### Passage
◆ ◆ ◆ ◆ ◆ ◆ ◆
0

I am trying to build a crawler using scrapy and selenium webdriver. I am trying to get a set of urls in parse() and pass it to a callback function parse_url() which again gets a different set of urls and passes it to parse_data()

The first callback to parse_url works but the second to parse_data gives an AssertionError

i.e if I run without parse_data it prints a list of urls. But if I include it I get an assertion error

I have something like this

class mySpider(scrapy.Spider):
    name = "mySpider"
    allowed_domains = ["example.com"]
    start_urls = [
        "http://www.example.com/url",
    ]

    def parse(self, response):
        driver = webdriver.firefox()
    driver.get(response.url)
    urls = get_urls(driver.page_source) # get_url returns a list
        yield scrapy.Request(urls, callback=self.parse_url(urls, driver))

    def parse_url(self, url, driver):
        url_list = []
    for i in urls:
    driver.get(i)
    url_list.append( get_urls(driver.pagesource)) # gets some more urls 
    yeild scrapy.Request(urls, callback=self.parse_data(url_list, driver))

    def parse_data(self, url_list, driver):
        data = get_data(driver.pagesource)
◆ ◆ ◆ ◆ ◆ ◆ ◆
### Information supplied
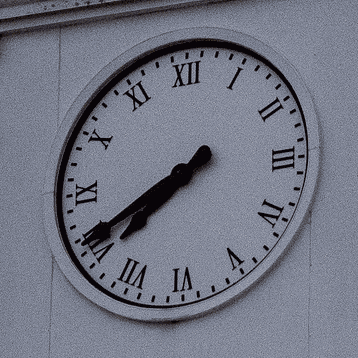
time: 7:40
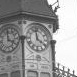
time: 3:58
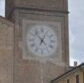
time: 12:53
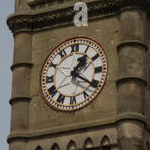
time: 1:20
◆ ◆ ◆ ◆ ◆ ◆ ◆
Please reproduce the forum post above about the Scrapy and Selenium crawler in full, word for word and character for character.

### Answer in full
0

I am trying to build a crawler using scrapy and selenium webdriver. I am trying to get a set of urls in parse() and pass it to a callback function parse_url() which again gets a different set of urls and passes it to parse_data()

The first callback to parse_url works but the second to parse_data gives an AssertionError

i.e if I run without parse_data it prints a list of urls. But if I include it I get an assertion error

I have something like this

class mySpider(scrapy.Spider):
    name = "mySpider"
    allowed_domains = ["example.com"]
    start_urls = [
        "http://www.example.com/url",
    ]

    def parse(self, response):
        driver = webdriver.firefox()
    driver.get(response.url)
    urls = get_urls(driver.page_source) # get_url returns a list
        yield scrapy.Request(urls, callback=self.parse_url(urls, driver))

    def parse_url(self, url, driver):
        url_list = []
    for i in urls:
    driver.get(i)
    url_list.append( get_urls(driver.pagesource)) # gets some more urls 
    yeild scrapy.Request(urls, callback=self.parse_data(url_list, driver))

    def parse_data(self, url_list, driver):
        data = get_data(driver.pagesource)